- _Exercises to complete_:
- a) Transcribe the part of the Stephen King interview excerpt starting with "Readers and Reading" and going on through "Colony Communications, Inc.)".
- b) Name every person the Stephen King interview excerpt credits as the author of one of its interviews.
- c) Take the Stephen King interview excerpt further, beginning after its last line.

- _Text under study_:

- Opening Delimiter -

Stephen King has been interviewed by many people. As a best-selling author and a master craftsman of tales of horror, he frequently appears in the popular press and media. Through King's own words, students can get a good picture of the man and the writer. Teachers can use King's remarks to encourage discussions about writing and his stories. King's comments have been grouped by topic for easy reference and discussion.

Readers and Reading

"Horror fiction was conservative and that was its appeal to teenagers - the two things go together because teenagers are the most conservative people in American society. You know, small children take it as a matter of course that things will change every day and grown-ups understand that things change sooner or later and their job is to keep them from changing as long as possible. It's only kids in high school who are convinced they're never going to change."

From "An Evening with Stephen King at the Billerica Massachusetts Public Library", 1983. (© by Colony Communications, Inc.)

"I think you can do more with creative writing in high school than you can in college. . . . The thing about high school is that the students look at school in a different way."

"I had my college students read Double Indemnity by James M. Cain . . . and I had them read a novel by David Morrell called First Blood. . . . I had them read primarily novels . . . and I wanted them to read, to think, and to write about what they had read."

From "An Interview with Stephen King" by Paul Janeczko. Published in English Journal, February 1980. (© 1980 by the National Council of Teachers of English.)

"I can't think of half a dozen movies that would compare with the books that spawned them."

From "Interview with Stephen King" by Michael Kilgore, Published in the Tampa Tribune, August 31, 1986 (© 1986 Michael Kilgore.)

"The horror story makes us children, OK? That's the primary function of the horror story - to knock away all of this stuff. . . we cover ourselves up with. Horror is seen as this barren thing that's supposed to take us over taboo lines, to places we aren't supposed to be. . . . And children are able to feel things adults can't, because of all the experience we've had."

- From "The Dark Beyond the Door: Walking (Nervously) into Stephen King's World" by Freff. Interview originally published in Tomb of Dracula, Issues No. 4 and 5. (© 1980 Marvel Comics Group.)

- Closing Delimiter -

- _Entries shown_:
- Opening Delimiter -

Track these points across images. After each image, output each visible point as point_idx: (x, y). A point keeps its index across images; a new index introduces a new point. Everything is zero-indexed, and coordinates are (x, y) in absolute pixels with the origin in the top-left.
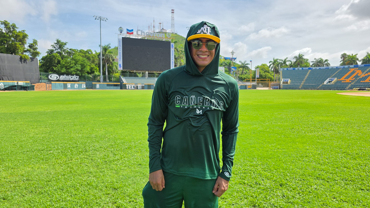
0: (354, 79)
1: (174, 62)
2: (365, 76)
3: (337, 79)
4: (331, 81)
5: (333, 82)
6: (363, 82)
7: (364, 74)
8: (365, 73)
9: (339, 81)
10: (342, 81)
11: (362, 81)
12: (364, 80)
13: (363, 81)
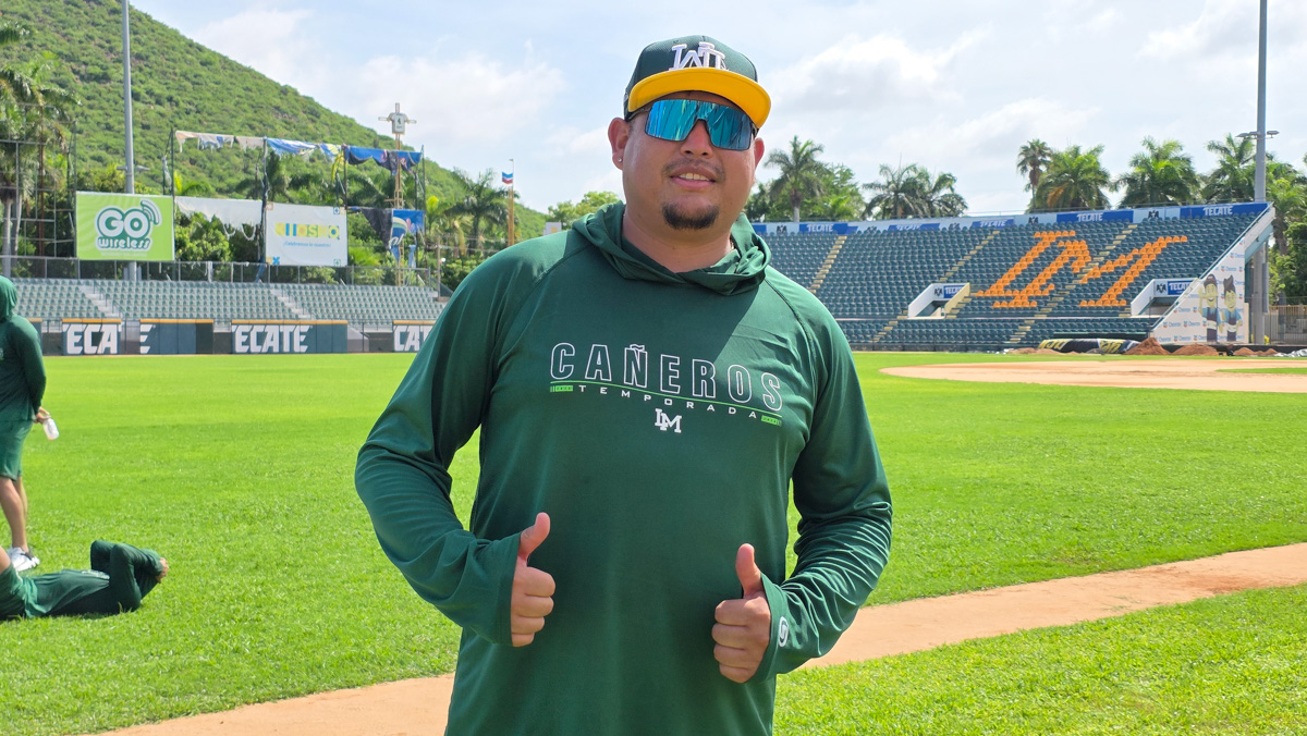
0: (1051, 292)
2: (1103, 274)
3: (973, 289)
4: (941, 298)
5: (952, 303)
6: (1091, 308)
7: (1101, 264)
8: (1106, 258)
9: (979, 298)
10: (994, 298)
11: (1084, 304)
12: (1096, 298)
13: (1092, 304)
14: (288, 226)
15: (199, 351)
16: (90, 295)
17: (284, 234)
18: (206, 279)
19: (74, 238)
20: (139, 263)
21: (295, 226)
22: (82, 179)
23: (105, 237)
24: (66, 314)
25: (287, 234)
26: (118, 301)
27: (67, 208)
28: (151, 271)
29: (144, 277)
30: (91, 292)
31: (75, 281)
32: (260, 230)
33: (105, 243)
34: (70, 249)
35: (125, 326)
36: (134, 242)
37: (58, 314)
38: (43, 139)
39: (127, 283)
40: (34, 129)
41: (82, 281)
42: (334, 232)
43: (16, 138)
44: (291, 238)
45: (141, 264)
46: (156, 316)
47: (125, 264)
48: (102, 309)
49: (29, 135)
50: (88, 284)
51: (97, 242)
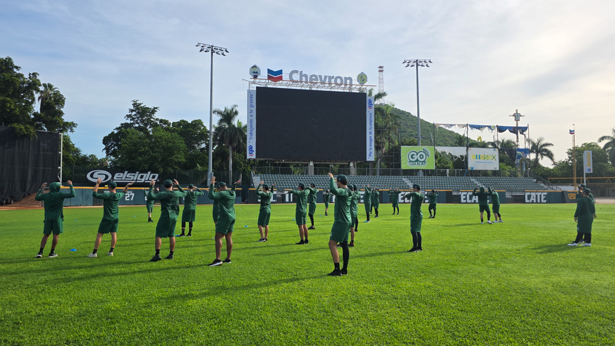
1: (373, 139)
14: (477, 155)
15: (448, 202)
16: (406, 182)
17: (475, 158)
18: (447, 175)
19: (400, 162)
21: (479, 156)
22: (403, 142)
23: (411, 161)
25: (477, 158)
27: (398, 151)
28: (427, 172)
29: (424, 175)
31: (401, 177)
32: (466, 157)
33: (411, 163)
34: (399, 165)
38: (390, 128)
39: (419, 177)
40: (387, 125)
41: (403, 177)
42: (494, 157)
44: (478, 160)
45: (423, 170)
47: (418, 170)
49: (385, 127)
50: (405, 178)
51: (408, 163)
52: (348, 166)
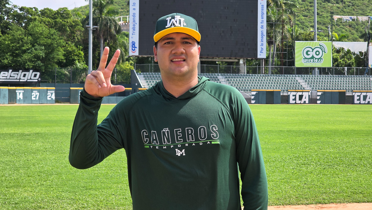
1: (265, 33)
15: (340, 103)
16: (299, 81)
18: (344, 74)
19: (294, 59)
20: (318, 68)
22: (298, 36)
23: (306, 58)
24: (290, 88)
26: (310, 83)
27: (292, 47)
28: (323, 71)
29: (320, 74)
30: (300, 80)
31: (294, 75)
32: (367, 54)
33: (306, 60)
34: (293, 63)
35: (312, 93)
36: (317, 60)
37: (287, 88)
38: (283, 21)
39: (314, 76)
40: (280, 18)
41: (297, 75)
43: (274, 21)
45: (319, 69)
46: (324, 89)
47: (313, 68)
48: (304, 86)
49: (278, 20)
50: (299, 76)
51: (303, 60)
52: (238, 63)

- Closing Delimiter -
- Opening Delimiter -

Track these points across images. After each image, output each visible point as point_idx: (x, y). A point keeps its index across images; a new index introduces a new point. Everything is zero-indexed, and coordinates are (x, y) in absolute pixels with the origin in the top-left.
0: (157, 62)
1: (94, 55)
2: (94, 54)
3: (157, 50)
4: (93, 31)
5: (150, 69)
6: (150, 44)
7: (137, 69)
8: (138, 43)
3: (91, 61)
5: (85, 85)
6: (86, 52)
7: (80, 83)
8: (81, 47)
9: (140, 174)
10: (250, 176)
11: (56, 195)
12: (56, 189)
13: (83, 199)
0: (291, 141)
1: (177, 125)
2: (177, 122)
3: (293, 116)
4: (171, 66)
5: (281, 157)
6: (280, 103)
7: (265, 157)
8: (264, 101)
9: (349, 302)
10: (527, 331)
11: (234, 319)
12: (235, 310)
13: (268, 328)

- Closing Delimiter -

- _Answer section_:
- a)
Readers and Reading

"Horror fiction was conservative and that was its appeal to teenagers - the two things go together because teenagers are the most conservative people in American society. You know, small children take it as a matter of course that things will change every day and grown-ups understand that things change sooner or later and their job is to keep them from changing as long as possible. It's only kids in high school who are convinced they're never going to change."

From "An Evening with Stephen King at the Billerica Massachusetts Public Library", 1983. (© by Colony Communications, Inc.)

- b) Paul Janeczko, Michael Kilgore, Freff

- c)
"People ask what scares me. Everything scares me. Bugs are bad. . . . Sometimes I think about taking a bite into a great big hoagie, you know . . . full of bugs. . . . Getting stuck in elevators. . . . Airplanes. The dark is a big one. I don't like the dark. . . . Just about everything frightens me."

From "An Evening with Stephen King at the Billerica Massachusetts Public Library", 1983. (© by Colony Communications, Inc.)

"I don't walk under ladders; I'm scared . . . I'll get seven years' bad luck if I break a mirror; I try to stay home cowering under the covers on Friday the thirteenth. . . . But I have a thing about the number 13 in general; it never fails to trace that old icy finger up and down my spine."

From "Playboy Interview: Stephen King," June 1983. (© 1983 by Playboy)

Evil and Horror

"The [horror] genre exists on three basic levels, separate but independent, and each one a little bit cruder than the one before. There's terror on top, the finest emotion any writer can induce; then horror; and on the very lowest level of all, the gag instinct of revulsion. Naturally, I'll try to terrify you first, and if that doesn't work, I'll try to horrify you, and if I can't make it there, I'll try to gross you out."

From "Playboy Interview: Stephen King," June 1983. (© 1983 by Playboy)

"A lot of people retreat into fantasy worlds because the real world is kind of a gruesome place."

"I think most people see horror writers as depraved individuals who are strange, weird, a little bit creepy, probably unlovely, somebody who would be clammy to touch.

Most of the ones [horror writers] I know are big, hale and hearty, cheerful, outgoing, friendly people, and I think one of the reasons they are is that you have to have a certain confidence in yourself to be able to create a human monster."

From "Would You Buy a Haunted Car From This Man?" by Edwin Pouncey. Published in Sounds magazine, May 21, 1983. (© 1983 by Spotlights Publications Ltd.)

"Nobody in this field talks about good. Everybody talks about evil. Evil is a tremendously attractive force - a tremendously potent force. You've got more and more books where evil wins, where evil proves to be the stronger. Rosemary's Baby is one. And even in The Exorcist it's very hard to tell what happens in the end."

From "Shine of the Times," an interview with Stephen King by Marty Ketchum, Pat Cadigan, and Lewis Shiner. Published in Shayol, Summer 1979, Volume One, Number Three. (© 1979 by Flight Unlimited, Inc.)

"Horror is one of the ways we walk our imagination. It's a way to relieve bad feelings rather than something that causes them."

From "Novelist Loves His Nightmares" by Jack Matthews. Published in Detroit Free Press, November 12, 1982. (© 1982 by Detroit Free Press.)


"Writing is necessary for my sanity. As a writer I can externalize my fears and insecurities and night terrors on paper. . . . And in the process, I'm able to write myself sane."

"Those avatars of high culture hold it almost as an article of religious faith that plot and story must be subordinated to style, whereas my deeply held conviction is that story must be paramount. . . . All other considerations are secondary - theme, mood, even characterization and language."

From "Playboy Interview: Stephen King," June 1983. (© 1983 by Playboy)

"I would say plotting is the most difficult thing. Characterization is only hard because sometimes I feel I get so interested in it that I want to talk too much about the characters and that slows the story down."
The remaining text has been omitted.